3. (C) To cite some examples in the GOI's 2005 budget
approved last month, Oppenheimer noted that the Agriculture
Ministry plans to give the Settlements Division of the World
Zionist Organization NIS 9.4 million for settlements in the
central West Bank and NIS 6.9 million for settlements in the
Gaza Strip. In addition, the Ministry of Construction and
Housing (MOCH) has budgeted NIS 36 million for Ma'ale Adumim,
NIS 73 million for Har Homa, and NIS 32 million for security
in East Jerusalem. The MOCH also has a line item of NIS 90
million that can be spent on anything it wants, from
infrastructure to public buildings to security.

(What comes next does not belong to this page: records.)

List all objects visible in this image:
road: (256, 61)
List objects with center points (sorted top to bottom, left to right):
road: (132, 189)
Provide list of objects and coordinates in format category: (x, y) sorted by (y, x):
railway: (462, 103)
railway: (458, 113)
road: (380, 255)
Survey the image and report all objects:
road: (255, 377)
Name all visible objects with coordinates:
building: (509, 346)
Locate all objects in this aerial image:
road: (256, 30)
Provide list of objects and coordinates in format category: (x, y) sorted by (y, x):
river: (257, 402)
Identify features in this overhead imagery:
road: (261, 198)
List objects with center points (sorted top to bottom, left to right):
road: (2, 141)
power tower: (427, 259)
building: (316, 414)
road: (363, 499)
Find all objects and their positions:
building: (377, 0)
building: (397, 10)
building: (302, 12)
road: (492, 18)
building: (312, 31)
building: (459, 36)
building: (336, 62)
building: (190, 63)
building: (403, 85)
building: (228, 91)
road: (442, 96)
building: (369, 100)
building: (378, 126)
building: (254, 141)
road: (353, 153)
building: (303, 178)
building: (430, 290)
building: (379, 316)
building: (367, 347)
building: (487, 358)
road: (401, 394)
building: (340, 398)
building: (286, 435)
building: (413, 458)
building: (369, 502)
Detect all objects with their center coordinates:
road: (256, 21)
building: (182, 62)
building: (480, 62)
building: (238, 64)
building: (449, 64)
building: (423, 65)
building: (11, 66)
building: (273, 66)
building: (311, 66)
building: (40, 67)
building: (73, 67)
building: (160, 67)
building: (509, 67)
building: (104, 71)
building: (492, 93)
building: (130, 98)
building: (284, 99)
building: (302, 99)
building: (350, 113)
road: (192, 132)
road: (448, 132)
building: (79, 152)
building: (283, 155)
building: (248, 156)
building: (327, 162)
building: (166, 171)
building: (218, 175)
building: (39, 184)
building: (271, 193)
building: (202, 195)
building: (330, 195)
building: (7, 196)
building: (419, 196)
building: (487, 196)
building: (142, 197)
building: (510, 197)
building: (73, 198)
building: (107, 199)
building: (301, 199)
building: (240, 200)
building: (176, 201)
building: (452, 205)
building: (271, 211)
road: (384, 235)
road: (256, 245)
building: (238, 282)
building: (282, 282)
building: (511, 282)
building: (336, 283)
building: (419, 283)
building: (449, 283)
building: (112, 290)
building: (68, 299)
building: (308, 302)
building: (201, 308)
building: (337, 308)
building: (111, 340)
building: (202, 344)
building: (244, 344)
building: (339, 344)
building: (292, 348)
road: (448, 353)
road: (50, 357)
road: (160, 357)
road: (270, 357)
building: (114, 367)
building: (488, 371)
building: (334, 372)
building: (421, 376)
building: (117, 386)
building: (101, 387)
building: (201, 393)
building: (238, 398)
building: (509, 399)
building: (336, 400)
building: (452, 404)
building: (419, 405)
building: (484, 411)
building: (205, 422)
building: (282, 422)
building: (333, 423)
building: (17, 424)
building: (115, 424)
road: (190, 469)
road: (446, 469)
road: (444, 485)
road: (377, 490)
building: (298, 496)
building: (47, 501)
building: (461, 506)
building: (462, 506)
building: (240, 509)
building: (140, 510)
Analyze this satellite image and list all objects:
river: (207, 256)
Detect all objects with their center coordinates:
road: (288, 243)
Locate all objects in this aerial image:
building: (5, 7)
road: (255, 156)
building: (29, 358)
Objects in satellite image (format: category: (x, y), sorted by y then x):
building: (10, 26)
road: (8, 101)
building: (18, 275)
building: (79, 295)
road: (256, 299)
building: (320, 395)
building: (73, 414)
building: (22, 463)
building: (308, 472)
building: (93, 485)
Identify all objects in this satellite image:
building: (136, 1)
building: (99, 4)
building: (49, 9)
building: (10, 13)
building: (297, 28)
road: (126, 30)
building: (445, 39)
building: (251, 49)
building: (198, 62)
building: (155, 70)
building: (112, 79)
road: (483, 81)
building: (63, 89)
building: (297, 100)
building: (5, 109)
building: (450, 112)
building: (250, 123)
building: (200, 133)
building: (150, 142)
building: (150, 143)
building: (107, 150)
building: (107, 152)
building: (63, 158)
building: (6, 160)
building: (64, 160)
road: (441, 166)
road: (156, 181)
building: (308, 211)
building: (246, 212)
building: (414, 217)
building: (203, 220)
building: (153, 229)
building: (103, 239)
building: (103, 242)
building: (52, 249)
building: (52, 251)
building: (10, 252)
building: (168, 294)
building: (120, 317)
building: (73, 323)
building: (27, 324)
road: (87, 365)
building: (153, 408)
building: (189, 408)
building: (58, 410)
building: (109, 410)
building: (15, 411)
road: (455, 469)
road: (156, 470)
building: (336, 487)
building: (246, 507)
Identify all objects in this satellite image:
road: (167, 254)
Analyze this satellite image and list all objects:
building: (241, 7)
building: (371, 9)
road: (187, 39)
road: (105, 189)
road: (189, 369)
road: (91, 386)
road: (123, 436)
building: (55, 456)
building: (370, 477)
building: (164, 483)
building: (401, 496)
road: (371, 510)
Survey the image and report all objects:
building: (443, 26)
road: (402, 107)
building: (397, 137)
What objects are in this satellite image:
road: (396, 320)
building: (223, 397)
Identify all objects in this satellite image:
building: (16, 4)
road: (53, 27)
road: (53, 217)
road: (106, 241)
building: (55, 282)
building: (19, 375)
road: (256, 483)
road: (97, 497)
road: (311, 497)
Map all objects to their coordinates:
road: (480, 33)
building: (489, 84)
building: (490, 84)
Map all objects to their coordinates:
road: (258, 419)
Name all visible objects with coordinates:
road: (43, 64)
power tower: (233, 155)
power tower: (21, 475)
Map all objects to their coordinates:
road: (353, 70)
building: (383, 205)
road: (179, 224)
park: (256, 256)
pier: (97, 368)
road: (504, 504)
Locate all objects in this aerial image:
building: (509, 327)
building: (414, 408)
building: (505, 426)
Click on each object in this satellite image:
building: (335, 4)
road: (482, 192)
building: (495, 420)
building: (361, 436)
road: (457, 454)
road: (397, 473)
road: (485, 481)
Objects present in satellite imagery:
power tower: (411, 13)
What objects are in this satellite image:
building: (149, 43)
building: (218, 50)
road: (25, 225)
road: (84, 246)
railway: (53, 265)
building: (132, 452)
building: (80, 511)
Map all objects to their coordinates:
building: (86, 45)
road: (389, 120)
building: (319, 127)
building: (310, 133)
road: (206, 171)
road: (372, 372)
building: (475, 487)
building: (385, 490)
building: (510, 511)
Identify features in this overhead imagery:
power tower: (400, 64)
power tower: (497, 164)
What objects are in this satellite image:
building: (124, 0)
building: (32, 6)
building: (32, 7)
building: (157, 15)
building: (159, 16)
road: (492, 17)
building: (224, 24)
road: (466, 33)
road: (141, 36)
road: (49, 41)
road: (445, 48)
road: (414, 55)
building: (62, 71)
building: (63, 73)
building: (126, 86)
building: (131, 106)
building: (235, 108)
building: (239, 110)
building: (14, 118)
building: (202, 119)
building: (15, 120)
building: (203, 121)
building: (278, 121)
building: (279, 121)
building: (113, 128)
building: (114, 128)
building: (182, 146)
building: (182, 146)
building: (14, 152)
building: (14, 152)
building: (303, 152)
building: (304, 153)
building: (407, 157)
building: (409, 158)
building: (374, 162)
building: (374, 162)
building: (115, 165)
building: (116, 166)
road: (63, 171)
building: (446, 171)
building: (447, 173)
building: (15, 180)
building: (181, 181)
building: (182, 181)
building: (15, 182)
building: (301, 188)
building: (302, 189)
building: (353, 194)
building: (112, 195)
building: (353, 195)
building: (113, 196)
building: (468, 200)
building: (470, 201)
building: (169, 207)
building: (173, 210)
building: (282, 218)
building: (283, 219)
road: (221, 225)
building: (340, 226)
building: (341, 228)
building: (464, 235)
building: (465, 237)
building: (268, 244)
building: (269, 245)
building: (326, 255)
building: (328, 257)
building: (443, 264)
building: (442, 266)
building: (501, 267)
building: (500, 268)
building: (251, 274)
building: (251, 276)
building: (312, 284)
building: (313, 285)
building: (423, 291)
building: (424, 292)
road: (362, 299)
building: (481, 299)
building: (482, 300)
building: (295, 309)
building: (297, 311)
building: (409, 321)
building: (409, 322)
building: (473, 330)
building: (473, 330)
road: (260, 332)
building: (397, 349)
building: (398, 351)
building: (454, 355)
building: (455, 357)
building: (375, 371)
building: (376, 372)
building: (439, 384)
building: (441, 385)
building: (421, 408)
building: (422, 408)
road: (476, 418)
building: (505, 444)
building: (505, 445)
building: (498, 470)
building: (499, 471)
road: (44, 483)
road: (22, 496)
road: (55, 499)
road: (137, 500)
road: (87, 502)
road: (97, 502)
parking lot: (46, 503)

4. (C) Oppenheimer explained that the Ministry of Industry
and Trade has at least two items in the budget that will go
toward supporting the settlements: NIS 8 million in benefits
to invest in the West Bank and Gaza Strip, and NIS 5 million
in subsidies. The Ministry of Transportation has budgeted
NIS 17 million for a road between Gilo and the Gush Etzion
bloc, NIS 12 million for a road between Bruchin and Ariel,
and NIS 198 million for a road around Mishor Adumim.


On the Sasson Report


5. (C) Oppenheimer opined that Sasson had done a great job
on her report on illegal outposts, and that it was good that
these issues were out in the open. He said it may force
settlers and their supporters within the GOI to think twice
before signing any documents authorizing more construction.
He mentioned, however, that "the bureaucracy is very strong,"
and that the inter-ministerial Cabinet committee on the
report is not going to do much about implementing Sasson's
recommendations. In fact, he remarked that Peace Now is
planning to host an azkera ceremony to mark the 30 days after
the "burial of Sasson's report."


Disengagement and Beyond


6. (C) Oppenheimer continued that the Israeli public is more
supportive now than ten years ago of Peace Now's activities
because the public supports the disengagement plan. He said
he is worried, however, about what will happen after
disengagement. Oppenheimer explained that he is concerned
that Israelis will say "we gave them Gaza Strip and the
Palestinians are still hostile toward us" so they will not
want to give up the West Bank. He said it will not take many
terrorist attacks for Israelis to think that "we tried to
leave the Gaza Strip and got more terrorists instead."
Oppenheimer noted that everyone is for disengagement from the
Gaza Strip in the short run, but no one is interested in West
Bank settlements, much less in outposts.

7. (C) Oppenheimer opined that the IDF is ready to begin
implementing disengagement. He explained that the IDF has a
clear plan and is practicing its maneuvers, and that he has
recently talked to IDF soldiers on four occasions as part of
a panel on disengagement. Oppenheimer said that he does not
think other ministries are ready, however. He mentioned that
there are no real solutions to the other problems of
evacuation, such as education for the settlers' children, and
that Yonatan Bassey of the Disengagement Administration is
not doing much because he does not have the backing of PM
Ariel Sharon. Oppenheimer cited the example of Sharon going
to visit Nitzanim without Bassey, and that Sharon is now the
only one making significant decisions on disengagement.